Q2: The contribution of our paper.

Our contributions are summarized as follows:

  1. We propose a channel-separable quantization scheme to reduce the overhead of quantization parameters. It brings a higher compression ratio and achieves superior performance compared to groupwise quantization.
  2. We introduce an accurate metric to identify salient tokens and adaptively quantize all KV caches based on their saliency, thereby improving the overall compression ratio.
  3. ZipCache is the pioneering work that enables adaptive KV cache compression to be compatible with FlashAttention, significantly enhancing the generation speed and practicality. Overall, as referred to Table 3 in the paper, ZipCache achieves the highest KV cache compression ratio and the highest accuracy compared to predecessor methods, demonstrating the efficacy and contribution of our method.

Q3: Additional experiments on LongBench.

As shown in Table C in the rebuttal PDF, we evaluate the performance of ZipCache on LongBench. The results show that ZipCache outperforms the previous state-of-the-art method, KIVI [iii]. Due to the limited time slot of the rebuttal, we will conduct experiments on more models and add the results to the revised version.

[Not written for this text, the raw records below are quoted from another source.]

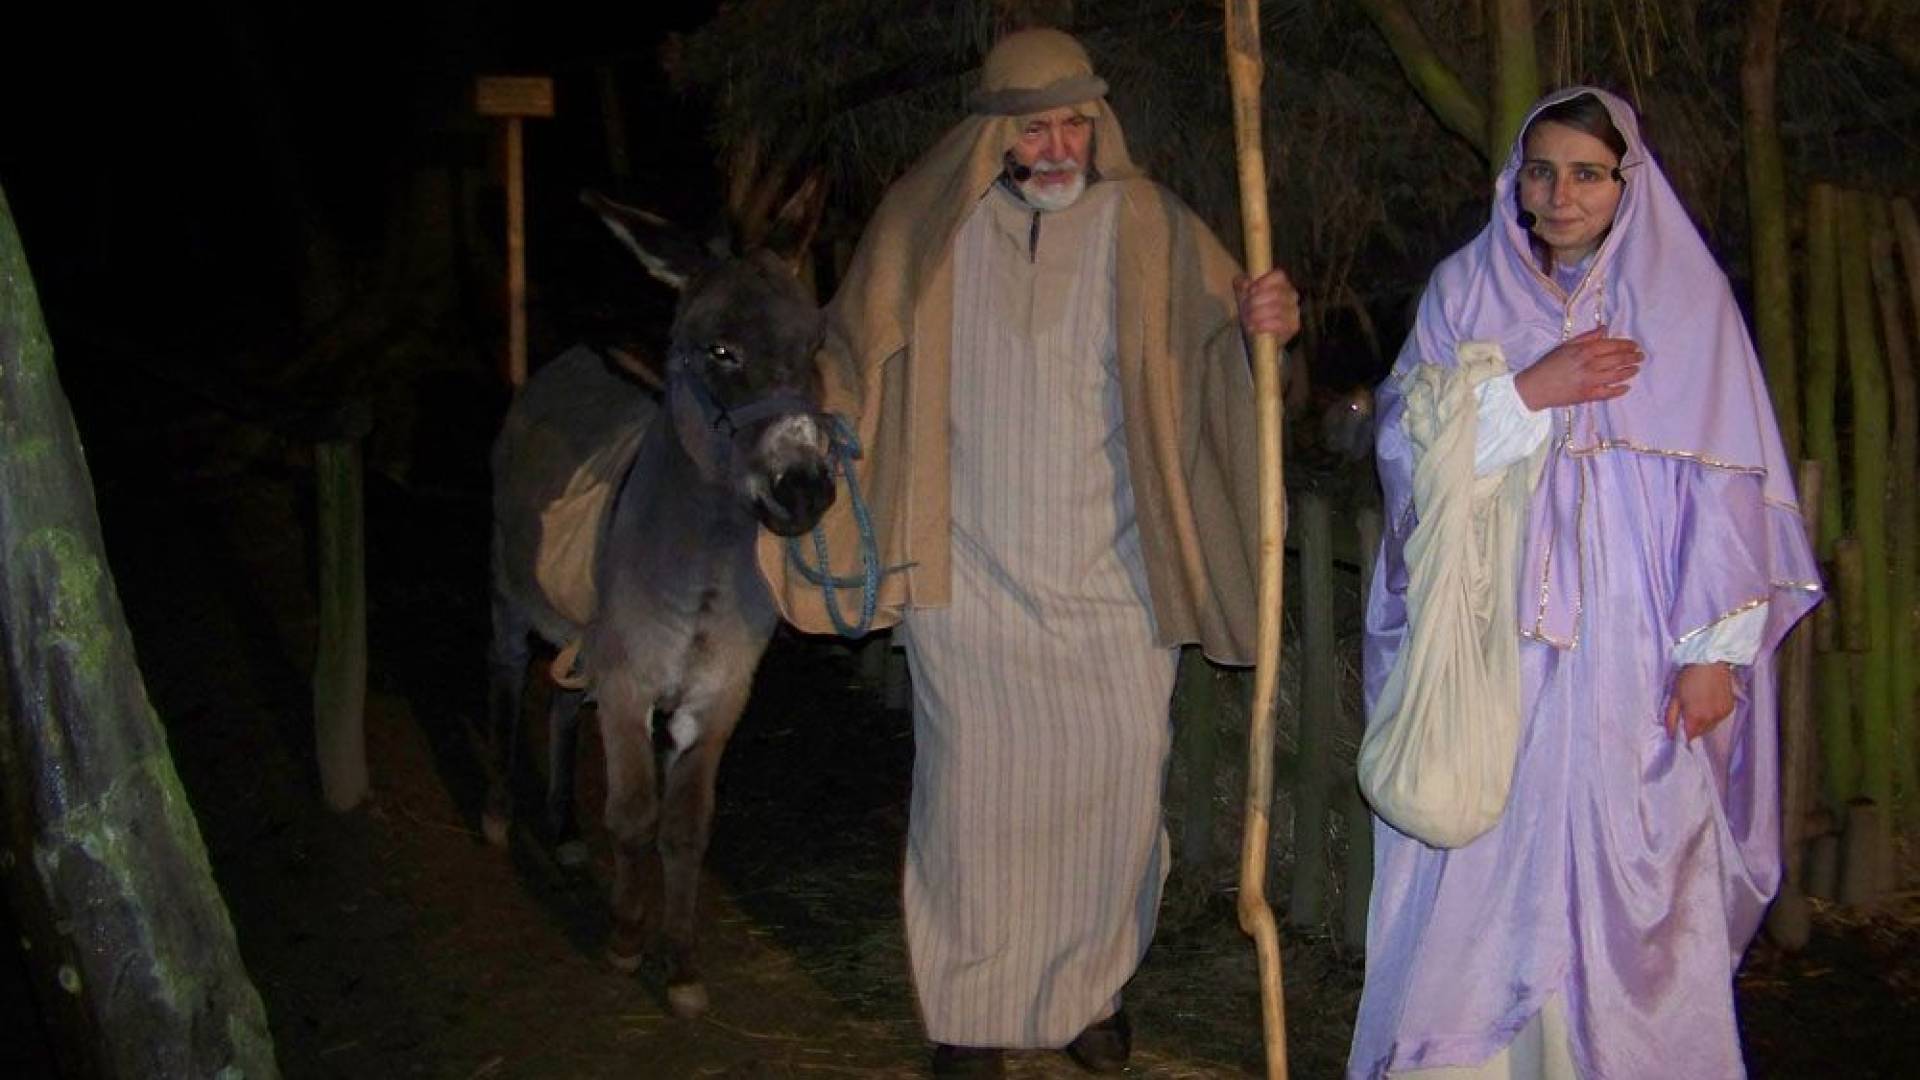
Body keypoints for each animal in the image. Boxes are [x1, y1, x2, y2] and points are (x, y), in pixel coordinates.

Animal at [483, 183, 834, 1018]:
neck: (702, 563)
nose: (805, 491)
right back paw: (499, 815)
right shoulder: (630, 685)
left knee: (558, 700)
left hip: (584, 636)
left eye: (813, 347)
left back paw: (563, 832)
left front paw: (679, 963)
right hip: (511, 594)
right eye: (721, 352)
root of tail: (574, 355)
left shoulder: (715, 696)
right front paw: (624, 938)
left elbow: (686, 828)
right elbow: (636, 816)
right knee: (507, 682)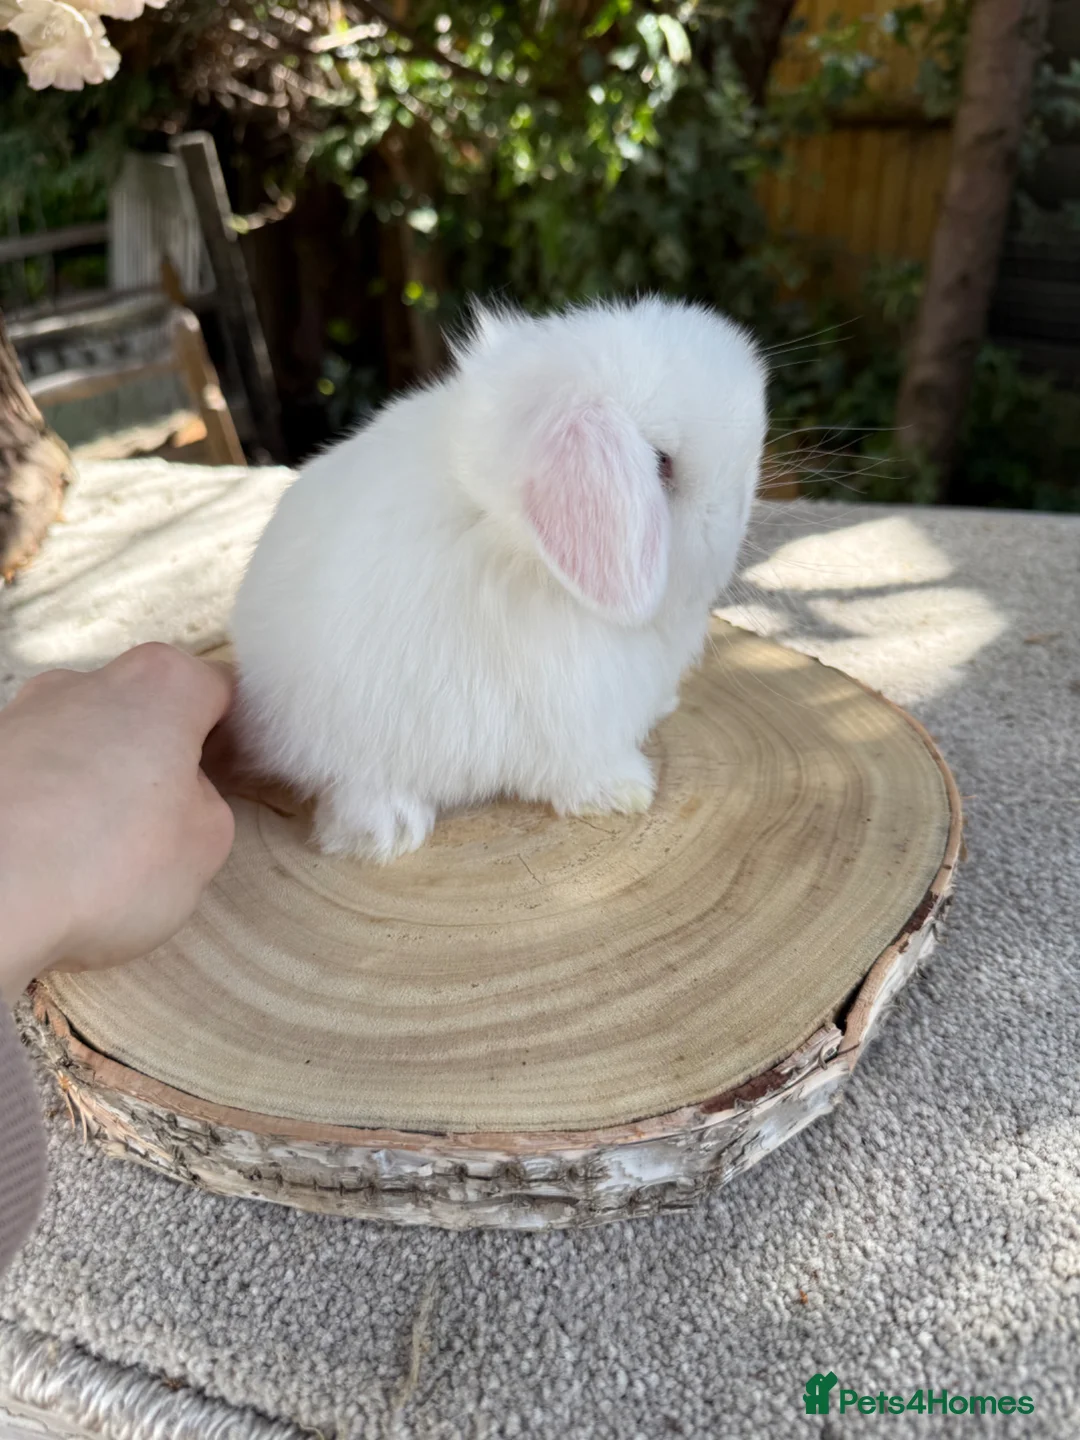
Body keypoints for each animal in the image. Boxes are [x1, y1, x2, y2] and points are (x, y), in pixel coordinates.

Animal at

[i] SmoothQuant: Accurate and Efficient Post-Training Quantization for Large Language Models.

[ii] Omniquant: Omnidirectionally Calibrated Quantization for Large Language Models.

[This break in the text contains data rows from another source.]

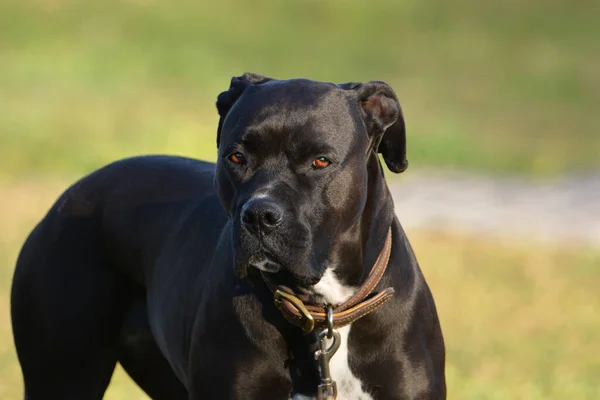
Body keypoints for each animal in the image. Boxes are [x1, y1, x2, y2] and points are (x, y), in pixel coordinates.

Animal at [10, 73, 446, 398]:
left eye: (321, 161)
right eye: (236, 157)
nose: (260, 215)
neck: (326, 307)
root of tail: (71, 195)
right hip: (62, 376)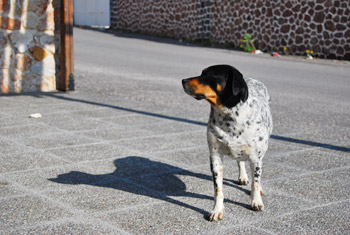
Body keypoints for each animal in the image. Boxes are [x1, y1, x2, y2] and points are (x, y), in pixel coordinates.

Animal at [182, 64, 272, 222]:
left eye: (208, 75)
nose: (183, 81)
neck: (229, 117)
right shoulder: (215, 156)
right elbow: (218, 189)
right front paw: (217, 210)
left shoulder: (255, 157)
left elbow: (255, 182)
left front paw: (256, 201)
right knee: (240, 161)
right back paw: (243, 176)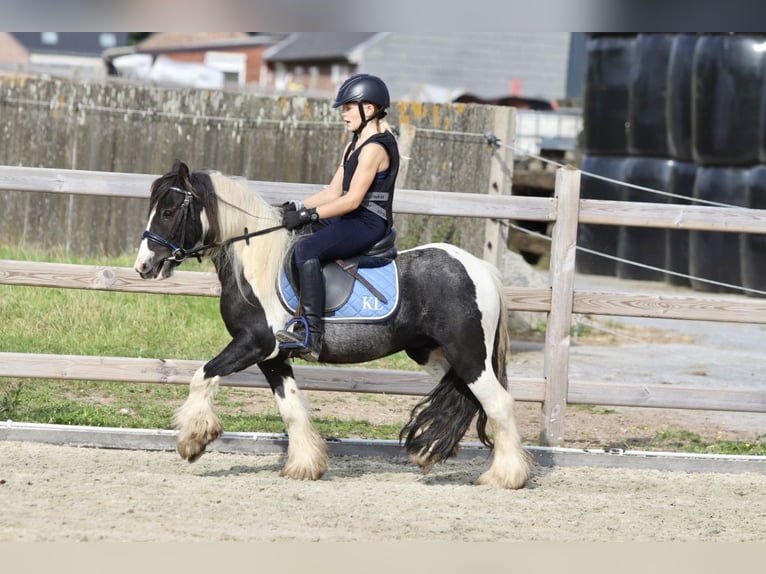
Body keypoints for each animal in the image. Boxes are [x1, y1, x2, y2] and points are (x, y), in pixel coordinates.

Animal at [135, 162, 532, 490]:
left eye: (168, 211)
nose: (144, 266)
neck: (256, 265)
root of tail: (480, 268)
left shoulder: (254, 344)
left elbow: (201, 376)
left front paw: (193, 441)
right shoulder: (273, 356)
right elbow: (291, 408)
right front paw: (305, 466)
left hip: (468, 353)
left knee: (498, 404)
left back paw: (505, 477)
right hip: (435, 354)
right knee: (469, 398)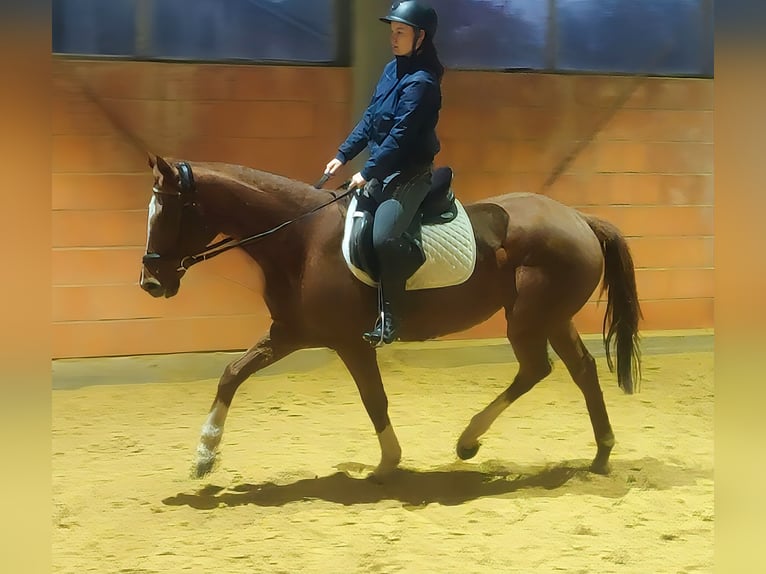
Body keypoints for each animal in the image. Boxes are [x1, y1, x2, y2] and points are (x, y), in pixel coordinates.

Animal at [139, 154, 642, 481]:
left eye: (167, 212)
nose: (150, 282)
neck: (302, 240)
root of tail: (579, 219)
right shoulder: (289, 332)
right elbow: (232, 372)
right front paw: (204, 456)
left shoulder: (348, 341)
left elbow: (373, 399)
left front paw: (387, 463)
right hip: (552, 318)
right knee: (581, 370)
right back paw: (600, 454)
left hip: (530, 319)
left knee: (538, 368)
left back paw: (469, 441)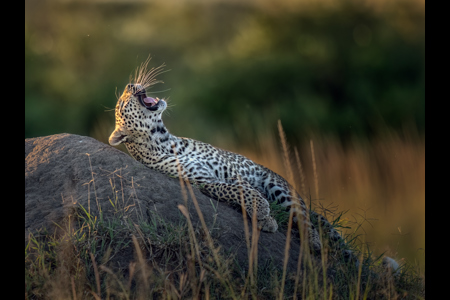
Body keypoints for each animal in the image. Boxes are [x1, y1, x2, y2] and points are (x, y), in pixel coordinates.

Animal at [109, 58, 352, 255]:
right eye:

[iii] KIVI: A Tuning-Free Asymmetric 2bit Quantization for KV Cache.

最终决定

This paper presents ZipCache for KV cache quantization with salient token identification. After the rebuttal, it receives one strong accept, one accept, and two borderline accept. Its merits, including clear motivation, good organization, interesting idea, and good results, are well recognized by the reviewers. The authors' response well resolves the concerns of unsatisfying writing, insufficient implementation details, and incorrect formulation. Based on the enclosed reviews, I think this work should be accepted. Please also incorporate these details in the revised manuscript.